▶ [What is expected]:
After reading the data below, copy out every line that contains the word "Oktober".

▶ [Extracted records]:
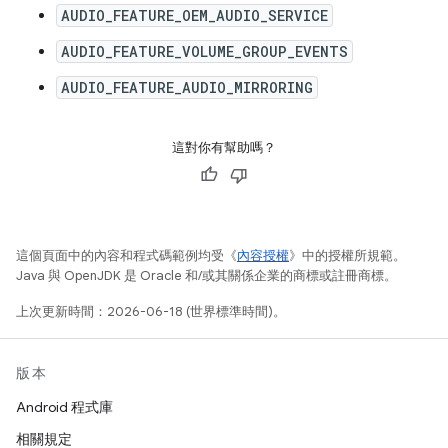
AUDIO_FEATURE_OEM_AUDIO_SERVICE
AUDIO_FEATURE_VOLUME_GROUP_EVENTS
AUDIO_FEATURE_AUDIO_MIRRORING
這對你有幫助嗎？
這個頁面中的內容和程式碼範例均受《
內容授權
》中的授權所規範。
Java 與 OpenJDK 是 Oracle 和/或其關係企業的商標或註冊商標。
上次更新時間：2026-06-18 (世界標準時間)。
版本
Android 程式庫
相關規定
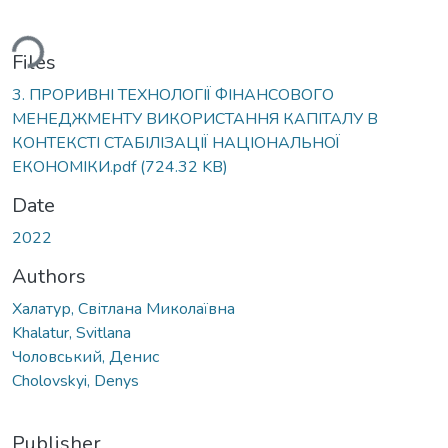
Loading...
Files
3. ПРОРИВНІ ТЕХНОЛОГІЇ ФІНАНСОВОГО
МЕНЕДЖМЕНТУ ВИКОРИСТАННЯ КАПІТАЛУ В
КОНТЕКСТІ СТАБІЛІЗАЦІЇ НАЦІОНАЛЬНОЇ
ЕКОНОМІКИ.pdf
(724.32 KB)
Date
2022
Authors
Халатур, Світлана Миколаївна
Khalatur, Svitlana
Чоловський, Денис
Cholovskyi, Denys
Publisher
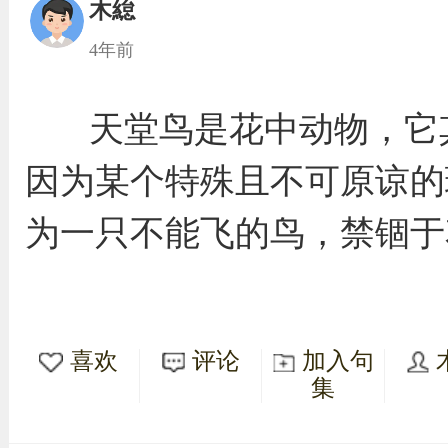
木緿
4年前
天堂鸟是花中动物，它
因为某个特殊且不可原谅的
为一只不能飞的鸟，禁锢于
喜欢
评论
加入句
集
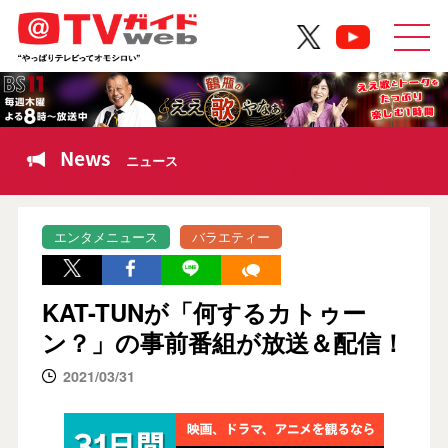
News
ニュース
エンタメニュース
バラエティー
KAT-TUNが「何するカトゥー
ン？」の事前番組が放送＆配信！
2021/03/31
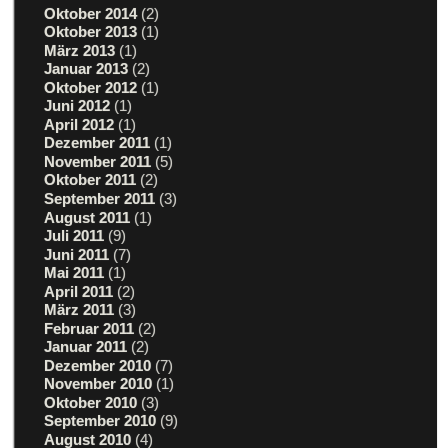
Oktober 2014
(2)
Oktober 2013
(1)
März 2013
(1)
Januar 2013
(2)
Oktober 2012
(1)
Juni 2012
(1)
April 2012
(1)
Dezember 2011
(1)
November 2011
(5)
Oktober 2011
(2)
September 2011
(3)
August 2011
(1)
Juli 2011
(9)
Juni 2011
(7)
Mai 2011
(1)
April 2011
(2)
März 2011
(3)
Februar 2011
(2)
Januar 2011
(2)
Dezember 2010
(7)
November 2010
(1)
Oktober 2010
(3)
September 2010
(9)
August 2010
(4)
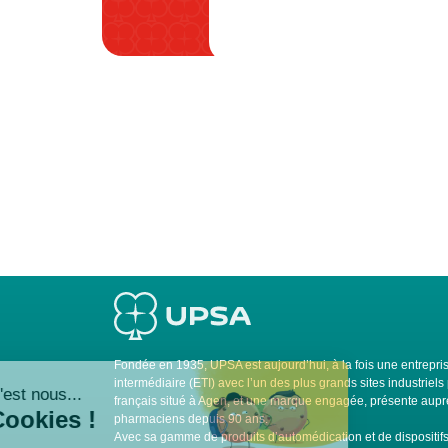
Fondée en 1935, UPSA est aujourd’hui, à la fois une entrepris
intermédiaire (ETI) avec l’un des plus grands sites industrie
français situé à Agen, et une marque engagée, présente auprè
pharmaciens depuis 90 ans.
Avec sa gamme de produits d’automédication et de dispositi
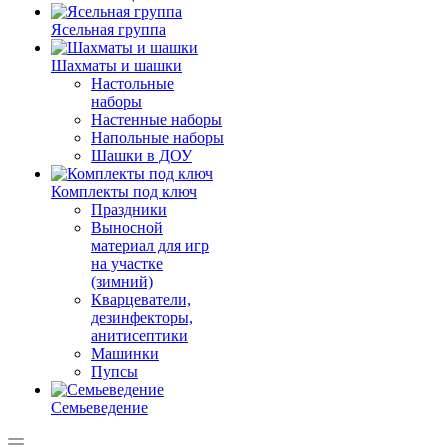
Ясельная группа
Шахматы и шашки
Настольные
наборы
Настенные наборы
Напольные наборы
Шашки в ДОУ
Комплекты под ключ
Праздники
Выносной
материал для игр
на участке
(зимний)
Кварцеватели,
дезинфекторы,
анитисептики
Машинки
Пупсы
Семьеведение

▶ [Your solution]:
Oktober 2014
Oktober 2013
Oktober 2012
Oktober 2011
Oktober 2010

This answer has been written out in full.